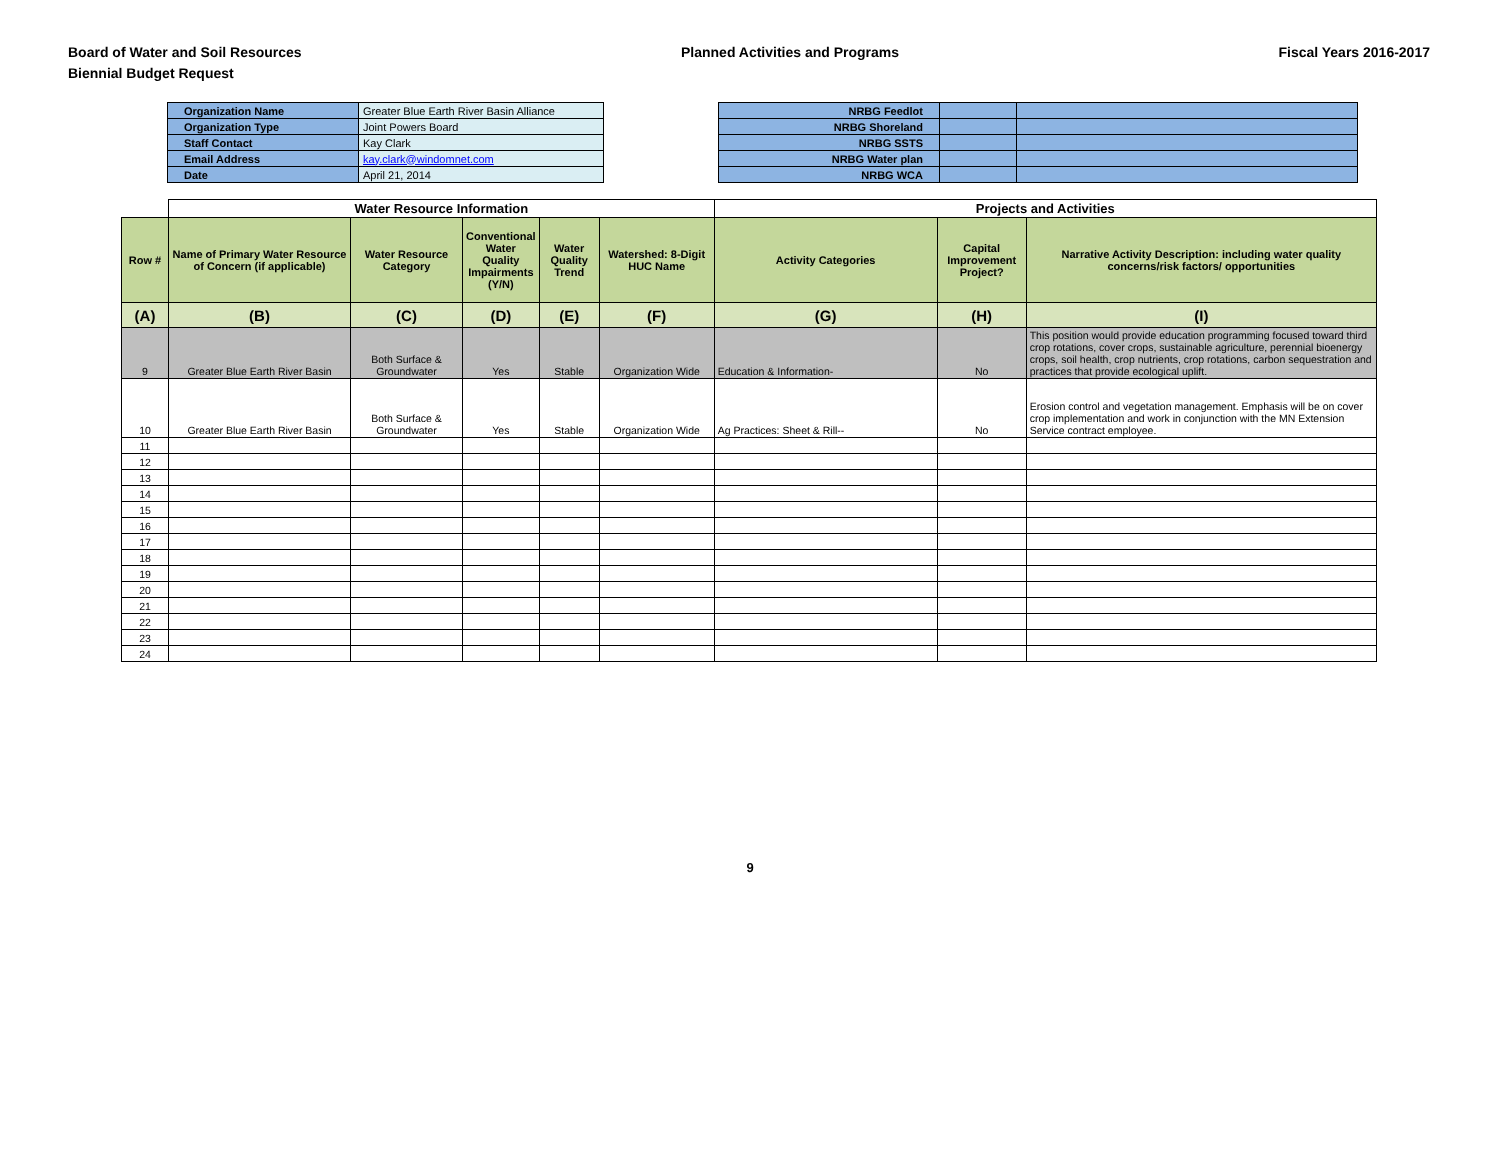Board of Water and Soil Resources
Biennial Budget Request
Planned Activities and Programs
Fiscal Years 2016-2017
| Organization Name | Greater Blue Earth River Basin Alliance |
| Organization Type | Joint Powers Board |
| Staff Contact | Kay Clark |
| Email Address | kay.clark@windomnet.com |
| Date | April 21, 2014 |
| NRBG Feedlot | | |
| NRBG Shoreland | | |
| NRBG SSTS | | |
| NRBG Water plan | | |
| NRBG WCA | | |
| | Water Resource Information | | | | | Projects and Activities | | |
| --- | --- | --- | --- | --- | --- | --- | --- | --- |
| Row # | Name of Primary Water Resource of Concern (if applicable) | Water Resource Category | Conventional Water Quality Impairments (Y/N) | Water Quality Trend | Watershed: 8-Digit HUC Name | Activity Categories | Capital Improvement Project? | Narrative Activity Description: including water quality concerns/risk factors/ opportunities |
| (A) | (B) | (C) | (D) | (E) | (F) | (G) | (H) | (I) |
| 9 | Greater Blue Earth River Basin | Both Surface & Groundwater | Yes | Stable | Organization Wide | Education & Information- | No | This position would provide education programming focused toward third crop rotations, cover crops, sustainable agriculture, perennial bioenergy crops, soil health, crop nutrients, crop rotations, carbon sequestration and practices that provide ecological uplift. |
| 10 | Greater Blue Earth River Basin | Both Surface & Groundwater | Yes | Stable | Organization Wide | Ag Practices: Sheet & Rill-- | No | Erosion control and vegetation management. Emphasis will be on cover crop implementation and work in conjunction with the MN Extension Service contract employee. |
| 11 | | | | | | | | |
| 12 | | | | | | | | |
| 13 | | | | | | | | |
| 14 | | | | | | | | |
| 15 | | | | | | | | |
| 16 | | | | | | | | |
| 17 | | | | | | | | |
| 18 | | | | | | | | |
| 19 | | | | | | | | |
| 20 | | | | | | | | |
| 21 | | | | | | | | |
| 22 | | | | | | | | |
| 23 | | | | | | | | |
| 24 | | | | | | | | |
9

● **PROBLEM TO SOLVE**
Return precisely the lines of the records, starting with the line that holds "ecological uplift. |" and ending with the last one.

● **ANSWER TO THE PROBLEM**
| 9 | Greater Blue Earth River Basin | Both Surface & Groundwater | Yes | Stable | Organization Wide | Education & Information- | No | This position would provide education programming focused toward third crop rotations, cover crops, sustainable agriculture, perennial bioenergy crops, soil health, crop nutrients, crop rotations, carbon sequestration and practices that provide ecological uplift. |
| 10 | Greater Blue Earth River Basin | Both Surface & Groundwater | Yes | Stable | Organization Wide | Ag Practices: Sheet & Rill-- | No | Erosion control and vegetation management. Emphasis will be on cover crop implementation and work in conjunction with the MN Extension Service contract employee. |
| 11 | | | | | | | | |
| 12 | | | | | | | | |
| 13 | | | | | | | | |
| 14 | | | | | | | | |
| 15 | | | | | | | | |
| 16 | | | | | | | | |
| 17 | | | | | | | | |
| 18 | | | | | | | | |
| 19 | | | | | | | | |
| 20 | | | | | | | | |
| 21 | | | | | | | | |
| 22 | | | | | | | | |
| 23 | | | | | | | | |
| 24 | | | | | | | | |
9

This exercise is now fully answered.